===== Texte fourni

Gardi Hutter: C’est un prix tout à fait démocratique. Les quelque 400 théâtres de la scène indépendante désignent dix artistes. Un jury doit ensuite choisir le vainqueur.

Vu que j’étais membre du jury, lorsque j’ai su que j’étais candidate pour le prix, je me suis retirée afin de permettre à mes collègues de juger en toute liberté. A la fin, ils m’ont choisie.

Je dois dire que cela a été une agréable surprise. Je suis plus vieille que le prix, dans sa version actuelle! Je pense que mon dernier spectacle «La souffleuse» a fait pencher la balance en ma faveur.

swissinfo: Décrivez-nous les aventures et mésaventures de votre «souffleuse» aux prises avec le monde du travail…

G.H.: Avec «La souffleuse», je suis remontée aux racines de mes premiers spectacles, qui proposaient des personnages solitaires, plongés dans un univers fermé. Un beau défi. Il est difficile pour un artiste de savoir quand il commence à se répéter et jusqu’où il peut aller en profondeur.

La mise sur pied de «La souffleuse» n’a pas été aisée, mais je suis très contente du résultat. Pour le public, ce spectacle est le plus réussi.

La souffleuse aime son travail. Elle oeuvre dans l’ombre, car elle a pour tâche d’aider les acteurs sur scène. Elle le fait au mieux, mais les applaudissements du public ne sont jamais pour elle. Elle vit loin des feux de la rampe, sous l’estrade, dans un logis coquet aménagé avec tout ce qu’elle a pu trouver sur scène.

Un jour le théâtre où elle travaille ferme pour rouvrir ailleurs. Mais personne ne pense à avertir la souffleuse qui, entre-temps, se prépare pour le prochain spectacle. Qui n’aura jamais lieu. Et, du coup, la souffleuse est exclue du monde qui l’entoure.

Cette condition est celle de tous ceux qui perdent leur travail. D’un jour à l’autre, ils se rendent compte que leur métier ne vaut plus rien et que tout ce qu’ils ont fait n’a plus aucune valeur. Ils se retrouvent hors de tout.

swissinfo: C’est une histoire triste, presque désespérée…

G.H.: Certainement. Mais n’oublions pas qu’un clown est toujours tragi-comique. L’histoire est tellement triste qu’à la fin elle devient presque hilarante. C’est comme un bouleversement des sentiments et de la façon de comprendre les choses.

==========
===== Relevé des données

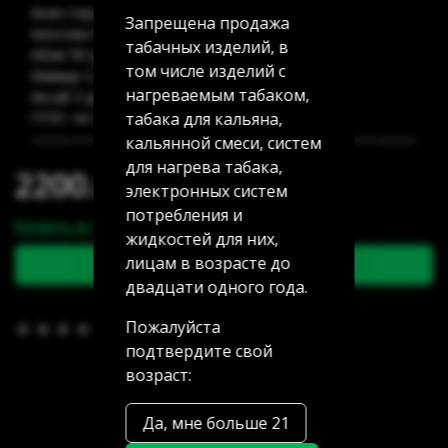
Акан Серы 20/5: 4 шт
Запрещена продажа
Аносова 91: 10 шт
табачных изделий, в
Абая 58 (уг Манаса): нет в наличии
том числе изделий с
Мамыр 2 дом 3: 12 шт
нагреваемым табаком,
Аксай 3 дом 7: 10 шт
табака для кальяна,
ГРЭС: нет в наличии
кальянной смеси, систем
для нагрева табака,
2200.00 тг
электронных систем
потребления и
Купить в 1 клик
жидкостей для них,
лицам в возрасте до
В корзину
двадцати одного года.
Пожалуйста
В избранное
(0)
подтвердите свой
возраст:
Да, мне больше 21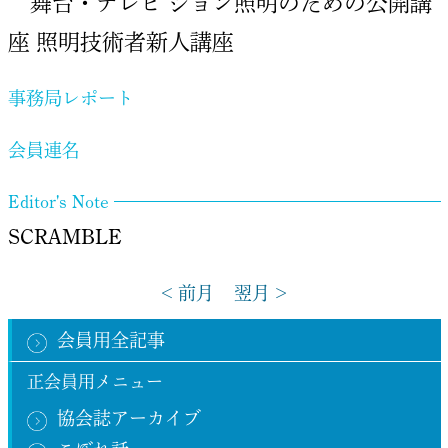
舞台・テレビ ジョン照明のための公開講
座 照明技術者新人講座
事務局レポート
会員連名
Editor's Note
SCRAMBLE
< 前月
翌月 >
会員用全記事
正会員用メニュー
協会誌アーカイブ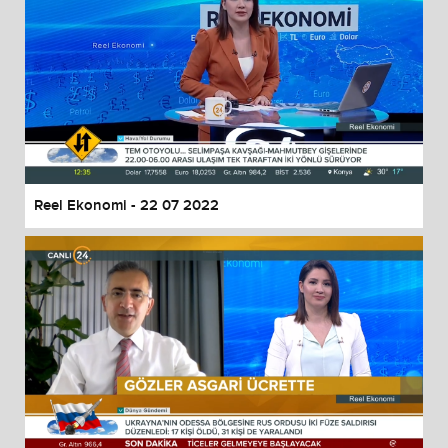
Reel Ekonomi - 22 07 2022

==========

Poursuivez l'entretien avec Gardi Hutter sur « La souffleuse » à partir de sa dernière réplique. Les lignes proviennent d'une autre source que l'entretien.

▶ _Corrigé_
swissinfo: Dans quelle mesure le quotidien est-il pour vous une source d’inspiration?

G.H.: Je suis une véritable éponge. Le monde dans lequel j’évolue m’offre chaque jour des informations, des signaux, des stimulations. Ces éléments forment une espèce de ‘bouillon culturel’, fait d’innombrables fragments de mon chaos créateur.

Tout cela se mélange activement en moi. Le clown, qui travaille principalement sur des bases archétypales, extrait du monde dans lequel il vit les éléments universels, à partir de situations et de sentiments. Par rapport à certains de mes autres spectacles, la souffleuse n’a plus de rêves. Elle se contente de ce qu’elle a. Et elle est menacée par l’extérieur.

Il y a une trentaine d’années, nous étions convaincus de pouvoir changer le monde, d’exaucer nos rêves. Aujourd’hui nous comprenons qu’il ne nous manque pas seulement une vision, mais que nous avons aussi peur de perdre ce que nous possédons.

swissinfo: On vous a comparé au grand acteur comique italien Totò en vous qualifiant de «Totò au féminin». Vous reconnaissez-vous dans cette définition?

G.H.: J’aime beaucoup Totò, il m’a toujours fait rire. C’est un personnage qui a gardé sa dignité en toutes circonstances, même en interprétant les personnages les plus malchanceux.

On m’a aussi comparée à Charlie Chaplin et à Buster Keaton, qui sont deux acteurs desquels je m’approche davantage. Le clown est le symbole de celui qui pleure en faisant rire. Et nous autres clowns pouvont être à la fois grandioses et banals. Comme chacun.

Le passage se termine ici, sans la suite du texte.